Any questions?

Here’s the thing:

We need you. Or, more specifically, your good ideas.

We’ve got this neato theatre project, How to Be a Human, in which young folks and their elders unite to create a handy theatrical guide to being a happy human. Topics include: falling in love, facing one’s own mortality, and our moral responsibility to one another.

So, we are going out into the world and interviewing our elders. Then, those interviews will be transformed into live theatre by some of the interviewees themselves as well as professional actors and, you know, us.

Interviews are already underway. We need great, juicy questions that will prompt great, juicy stories and get at big ideas.

What would you ask?

Published in: on December 4, 2009 at 7:49 pm  Comments (8)  

8 CommentsLeave a comment

  1. I am interested in love; it’s what is most important to me. So I often ask couples how they met. For your interviews, consider asking:
    –have you ever been in love?
    –tell me about your first love
    –have you ever been married?
    –how did you meet?
    –what made you choose that person?
    –what advice can you give about picking a partner?

  2. Also,
    How have your priorities, values, and/or perception of the world around you changed over time?

    • Whoa. These questions are so terrific. What clever humans you commenters are!

  3. How have your concepts of the following terms changed over your life:
    – Happiness, success, family, love, romance, adventure, perfect day, money, death, living life, chasing dreams, senior citizens, wisdom, “ancient” history

    What makes you happiest?
    – If you say time with family/friends, then:
    What is most important to you in a friend?
    What or whom bonds your family together?

    What are you known for?
    What do you wish you were known for?

    What was your favorite age and why? Would you give up the age you are now and your current life to go back to that age?

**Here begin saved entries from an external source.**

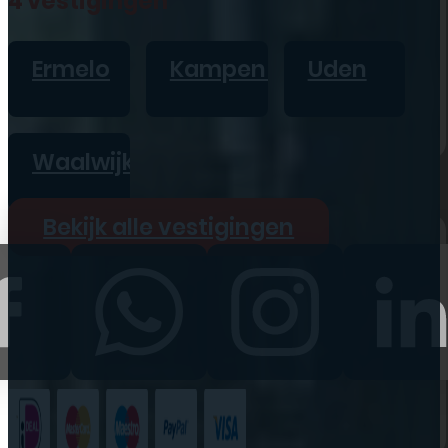
4 vestigingen
iPad
Overig
Ermelo
Kampen
Uden
Vraag offerte aan
Bekijk alle prijzen
Waalwijk
Producten
Bekijk alle vestigingen
iPhone
iPad
Refurbished
Accessoires
Bekijk alle
producten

    What are your two greatest regrets?
    – If you had the chance to redo those regretted moments, knowing that doing so might fundamentally alter what happened next in your life, would you do it?

    If you could have been born in another time and place, when would you have chosen?

    What are you most looking forward to in the coming month? Year? Decade?

    What colloquialism from your past do you want to bring back into the mainstream?

    How old do you feel internally?

    Are you afraid of death?
    If yes, what parts specifically?

    If you believe in heaven, what is your concept of it?

    When you try to do “right,” what is your leading motivation?
    (e.g. threat of consequences, promise of reward, societal rules, internal code, right for its own sake)

    What is the nicest act someone has ever done for you? And the nicest action you’ve done for another?

    What is the worst thing someone has ever done to you? The worst thing you’ve done to another?

    Have you ever hurt someone intentionally? Why? How did you feel after?

  4. This sounds like an amazing project. And a tough order to know exactly which questions to ask! Sometimes it seems like once the conversation is started you don’t need particularly well planned questions.
    I grew up with my grandmother and I feel like a lot of our conversations that prompted interesting reminiscing started out about traditions. In particular, which holiday celebrations or cultural practices made it through the years and which petered out. This included language, religious practice, and goofy things too like dating. For whatever that’s worth. Good Luck!

    • Tradition! Tradition! (Hello, Fiddler.) That wasn’t exactly on my list and it’s a great idea, thanks!

  5. Love the blog! My question: How do you keep the spark into the golden years?